§ **SOURCE EXTRACT**
Suppose the State had set the law which required all of the scope of the use of trading stamp, would you say that was unconstitutional?

Ramsey Clark:

We think that if a State, after serious legislative study, undertook to so regulate the business and — and unless they could show some policy which we have not been able to conceive, we don’t think that it could require a merchant to give, in addition to that which he wishes to sell something else.

Now, ordinarily these trading stamps are this way, 70% of the trading stamp industry is in the hands of 10 companies.

They are tremendous companies.

They sell their stamps by books which under contract, to various merchants over the country.

This contract requires the merchant to give trading stamps to the costumers as they make purchases.

As an illustration which is shown clearly in this record, Sperry & Hutchinson required you to give a trading stamp for this ten cents of purchase.

The trading stamp is worth two mills or rather the trading stamp costs the grocer two mills.

The record clearly shows that a merchant giving trading stamps, Sperry & Hutchinson trading stamps which predominate in this record, pays 2% of his gross sales to the trading stamp company.

The record always or also shows and it’s an incredible fact that that is twice the net profit of the industry leaders.

That is twice the net profit of the industry leaders.

§ **PROBLEMS TO SOLVE**
a - In the trading stamp argument, what share of the trading stamp industry is in the hands of 10 companies?
b - Please write out the part of the trading stamp argument that begins at the words "Now, ordinarily these" and stops after the words "over the country.".

§ **DATA UNDER STUDY**
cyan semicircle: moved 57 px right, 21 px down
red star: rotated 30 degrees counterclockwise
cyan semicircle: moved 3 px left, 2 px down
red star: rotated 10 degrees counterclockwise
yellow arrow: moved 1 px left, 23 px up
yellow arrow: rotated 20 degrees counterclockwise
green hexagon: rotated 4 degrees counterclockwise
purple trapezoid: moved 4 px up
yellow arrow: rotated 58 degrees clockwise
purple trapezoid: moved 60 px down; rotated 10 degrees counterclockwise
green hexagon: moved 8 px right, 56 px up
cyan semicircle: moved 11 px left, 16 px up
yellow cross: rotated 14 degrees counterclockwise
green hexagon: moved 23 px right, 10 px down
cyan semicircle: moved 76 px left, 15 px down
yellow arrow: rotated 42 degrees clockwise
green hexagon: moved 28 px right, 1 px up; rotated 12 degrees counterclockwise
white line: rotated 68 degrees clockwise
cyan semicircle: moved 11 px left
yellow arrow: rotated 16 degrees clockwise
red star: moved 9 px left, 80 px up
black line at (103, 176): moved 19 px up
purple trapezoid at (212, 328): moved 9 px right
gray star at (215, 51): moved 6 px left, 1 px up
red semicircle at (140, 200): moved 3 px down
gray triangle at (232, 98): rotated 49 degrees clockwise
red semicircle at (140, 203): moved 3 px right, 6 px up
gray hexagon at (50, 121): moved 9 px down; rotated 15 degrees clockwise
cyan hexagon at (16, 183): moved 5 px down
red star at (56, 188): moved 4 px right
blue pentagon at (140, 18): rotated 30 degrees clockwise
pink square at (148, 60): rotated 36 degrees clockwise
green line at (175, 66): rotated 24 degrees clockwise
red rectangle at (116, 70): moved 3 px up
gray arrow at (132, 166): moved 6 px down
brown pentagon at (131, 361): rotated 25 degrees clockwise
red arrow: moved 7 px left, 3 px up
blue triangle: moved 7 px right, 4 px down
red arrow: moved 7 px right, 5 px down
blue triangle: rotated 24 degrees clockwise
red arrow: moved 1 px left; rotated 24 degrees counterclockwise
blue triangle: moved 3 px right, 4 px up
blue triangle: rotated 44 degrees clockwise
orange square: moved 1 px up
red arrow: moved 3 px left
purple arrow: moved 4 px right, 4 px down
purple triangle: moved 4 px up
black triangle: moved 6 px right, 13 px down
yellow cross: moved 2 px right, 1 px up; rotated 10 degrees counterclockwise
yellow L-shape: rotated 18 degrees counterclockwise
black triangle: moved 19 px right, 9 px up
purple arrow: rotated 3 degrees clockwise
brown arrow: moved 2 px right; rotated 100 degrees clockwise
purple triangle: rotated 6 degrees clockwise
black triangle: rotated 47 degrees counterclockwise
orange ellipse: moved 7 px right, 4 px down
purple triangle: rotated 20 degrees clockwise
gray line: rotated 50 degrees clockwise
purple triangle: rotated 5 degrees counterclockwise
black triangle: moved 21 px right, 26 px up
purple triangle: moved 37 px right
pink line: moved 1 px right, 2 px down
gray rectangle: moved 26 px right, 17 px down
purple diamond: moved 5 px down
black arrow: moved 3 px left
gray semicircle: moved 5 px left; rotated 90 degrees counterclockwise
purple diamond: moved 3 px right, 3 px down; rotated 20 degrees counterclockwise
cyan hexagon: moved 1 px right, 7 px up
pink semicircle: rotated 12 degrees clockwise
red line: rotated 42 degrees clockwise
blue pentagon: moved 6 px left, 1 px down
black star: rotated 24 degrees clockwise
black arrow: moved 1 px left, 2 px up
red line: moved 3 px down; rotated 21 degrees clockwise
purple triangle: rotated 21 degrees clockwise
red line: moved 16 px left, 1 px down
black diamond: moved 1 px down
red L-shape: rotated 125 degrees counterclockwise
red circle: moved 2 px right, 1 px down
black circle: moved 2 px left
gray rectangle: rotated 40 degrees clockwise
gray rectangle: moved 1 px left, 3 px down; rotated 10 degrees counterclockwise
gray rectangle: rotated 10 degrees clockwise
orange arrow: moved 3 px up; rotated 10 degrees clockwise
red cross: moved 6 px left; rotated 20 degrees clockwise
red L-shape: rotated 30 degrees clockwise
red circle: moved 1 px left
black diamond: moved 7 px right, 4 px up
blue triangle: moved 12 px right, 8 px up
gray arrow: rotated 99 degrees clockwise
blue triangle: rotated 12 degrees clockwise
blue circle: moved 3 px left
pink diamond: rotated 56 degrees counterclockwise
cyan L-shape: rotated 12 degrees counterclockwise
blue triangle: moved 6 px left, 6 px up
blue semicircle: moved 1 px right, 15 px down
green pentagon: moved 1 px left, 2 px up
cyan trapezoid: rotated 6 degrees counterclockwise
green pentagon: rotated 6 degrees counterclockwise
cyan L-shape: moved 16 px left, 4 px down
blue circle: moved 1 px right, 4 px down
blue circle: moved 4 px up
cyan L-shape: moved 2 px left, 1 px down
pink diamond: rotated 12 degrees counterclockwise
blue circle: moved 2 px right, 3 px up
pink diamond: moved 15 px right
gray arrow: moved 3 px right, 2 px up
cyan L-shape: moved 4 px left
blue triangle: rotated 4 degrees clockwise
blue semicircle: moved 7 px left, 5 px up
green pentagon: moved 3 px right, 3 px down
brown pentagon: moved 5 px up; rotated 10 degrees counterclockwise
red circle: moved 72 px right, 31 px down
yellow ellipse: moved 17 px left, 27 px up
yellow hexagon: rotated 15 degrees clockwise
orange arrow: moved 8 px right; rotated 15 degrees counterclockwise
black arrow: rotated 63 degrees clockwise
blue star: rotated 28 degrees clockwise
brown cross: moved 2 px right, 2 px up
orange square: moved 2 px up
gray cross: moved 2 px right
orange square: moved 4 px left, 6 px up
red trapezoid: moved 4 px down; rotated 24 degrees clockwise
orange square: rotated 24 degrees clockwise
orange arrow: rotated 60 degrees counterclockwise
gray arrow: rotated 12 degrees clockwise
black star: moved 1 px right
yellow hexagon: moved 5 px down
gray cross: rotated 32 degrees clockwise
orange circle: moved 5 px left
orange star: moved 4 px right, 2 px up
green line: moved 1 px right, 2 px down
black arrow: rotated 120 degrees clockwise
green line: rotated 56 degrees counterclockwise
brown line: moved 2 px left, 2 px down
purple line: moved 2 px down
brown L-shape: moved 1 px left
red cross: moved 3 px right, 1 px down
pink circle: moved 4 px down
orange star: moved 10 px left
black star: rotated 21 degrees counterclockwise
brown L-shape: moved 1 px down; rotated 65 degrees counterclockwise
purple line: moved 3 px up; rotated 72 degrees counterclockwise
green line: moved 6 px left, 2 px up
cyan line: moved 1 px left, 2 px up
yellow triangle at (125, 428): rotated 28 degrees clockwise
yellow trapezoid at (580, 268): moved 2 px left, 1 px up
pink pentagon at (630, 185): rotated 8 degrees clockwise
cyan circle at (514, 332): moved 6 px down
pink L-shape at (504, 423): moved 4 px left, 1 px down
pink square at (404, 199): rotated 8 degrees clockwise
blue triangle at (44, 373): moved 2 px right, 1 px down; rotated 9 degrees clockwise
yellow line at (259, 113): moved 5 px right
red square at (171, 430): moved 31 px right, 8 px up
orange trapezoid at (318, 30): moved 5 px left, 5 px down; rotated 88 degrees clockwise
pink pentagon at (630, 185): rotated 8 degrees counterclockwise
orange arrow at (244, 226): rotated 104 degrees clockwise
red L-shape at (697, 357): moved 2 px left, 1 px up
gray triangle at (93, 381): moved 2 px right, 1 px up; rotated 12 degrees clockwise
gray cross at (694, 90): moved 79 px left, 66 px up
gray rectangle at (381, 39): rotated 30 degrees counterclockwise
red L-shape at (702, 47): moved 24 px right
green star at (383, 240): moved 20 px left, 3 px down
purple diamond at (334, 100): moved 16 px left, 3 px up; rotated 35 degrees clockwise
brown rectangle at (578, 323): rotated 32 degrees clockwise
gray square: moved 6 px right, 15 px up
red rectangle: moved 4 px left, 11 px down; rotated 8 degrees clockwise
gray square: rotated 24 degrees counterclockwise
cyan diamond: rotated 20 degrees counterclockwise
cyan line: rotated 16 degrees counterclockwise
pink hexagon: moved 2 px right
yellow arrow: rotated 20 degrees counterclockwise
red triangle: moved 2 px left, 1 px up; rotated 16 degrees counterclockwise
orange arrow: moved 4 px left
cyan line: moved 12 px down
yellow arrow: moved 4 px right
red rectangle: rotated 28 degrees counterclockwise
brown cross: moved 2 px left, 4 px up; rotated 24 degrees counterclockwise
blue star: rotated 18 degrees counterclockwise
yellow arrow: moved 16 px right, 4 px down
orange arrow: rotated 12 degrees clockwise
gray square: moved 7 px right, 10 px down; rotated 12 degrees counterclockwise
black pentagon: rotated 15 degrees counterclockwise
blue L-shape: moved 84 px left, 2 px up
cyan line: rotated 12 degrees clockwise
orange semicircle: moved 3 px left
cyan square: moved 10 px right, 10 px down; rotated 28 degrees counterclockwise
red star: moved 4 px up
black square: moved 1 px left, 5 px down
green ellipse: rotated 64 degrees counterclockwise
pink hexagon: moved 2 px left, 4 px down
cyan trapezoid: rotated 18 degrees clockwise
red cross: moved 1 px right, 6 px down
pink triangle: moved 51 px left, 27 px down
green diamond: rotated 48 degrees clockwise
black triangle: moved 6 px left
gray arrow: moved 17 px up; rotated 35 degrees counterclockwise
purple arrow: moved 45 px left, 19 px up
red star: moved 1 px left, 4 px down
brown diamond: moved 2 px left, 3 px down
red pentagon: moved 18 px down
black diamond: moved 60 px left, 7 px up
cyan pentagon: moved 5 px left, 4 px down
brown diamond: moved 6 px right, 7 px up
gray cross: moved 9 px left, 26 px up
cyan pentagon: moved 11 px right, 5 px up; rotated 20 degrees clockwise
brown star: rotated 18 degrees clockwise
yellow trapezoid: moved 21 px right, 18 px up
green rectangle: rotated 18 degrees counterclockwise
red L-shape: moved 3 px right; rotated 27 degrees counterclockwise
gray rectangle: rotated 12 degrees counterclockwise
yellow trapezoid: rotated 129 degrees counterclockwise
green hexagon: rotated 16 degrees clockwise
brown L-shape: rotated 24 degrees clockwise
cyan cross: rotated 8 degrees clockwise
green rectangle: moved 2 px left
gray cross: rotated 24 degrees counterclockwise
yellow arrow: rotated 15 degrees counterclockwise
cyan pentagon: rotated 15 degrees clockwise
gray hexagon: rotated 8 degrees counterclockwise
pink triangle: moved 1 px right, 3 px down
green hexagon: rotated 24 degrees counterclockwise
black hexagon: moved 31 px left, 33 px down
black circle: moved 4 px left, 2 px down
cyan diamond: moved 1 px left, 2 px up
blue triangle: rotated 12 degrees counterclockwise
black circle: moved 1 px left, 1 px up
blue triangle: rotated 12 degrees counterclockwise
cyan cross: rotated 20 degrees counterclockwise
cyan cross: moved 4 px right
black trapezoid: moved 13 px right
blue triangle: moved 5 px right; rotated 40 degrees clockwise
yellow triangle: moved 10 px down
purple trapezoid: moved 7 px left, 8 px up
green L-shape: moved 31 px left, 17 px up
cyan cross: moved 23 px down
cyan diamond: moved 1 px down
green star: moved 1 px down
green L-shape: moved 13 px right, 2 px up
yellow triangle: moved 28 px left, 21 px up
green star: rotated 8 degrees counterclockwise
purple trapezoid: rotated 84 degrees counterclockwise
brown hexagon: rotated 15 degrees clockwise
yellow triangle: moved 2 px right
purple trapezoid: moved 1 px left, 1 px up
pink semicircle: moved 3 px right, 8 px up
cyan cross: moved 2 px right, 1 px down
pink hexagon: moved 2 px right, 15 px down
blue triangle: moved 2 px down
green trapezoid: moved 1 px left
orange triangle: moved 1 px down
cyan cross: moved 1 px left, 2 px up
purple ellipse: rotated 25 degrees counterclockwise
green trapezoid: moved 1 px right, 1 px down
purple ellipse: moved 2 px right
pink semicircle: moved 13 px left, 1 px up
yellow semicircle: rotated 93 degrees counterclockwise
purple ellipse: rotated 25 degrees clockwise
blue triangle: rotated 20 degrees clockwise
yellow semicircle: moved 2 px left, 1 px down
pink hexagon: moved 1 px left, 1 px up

§ **OUTPUTS IN ORDER**
a - 70%

b -
Now, ordinarily these trading stamps are this way, 70% of the trading stamp industry is in the hands of 10 companies.

They are tremendous companies.

They sell their stamps by books which under contract, to various merchants over the country.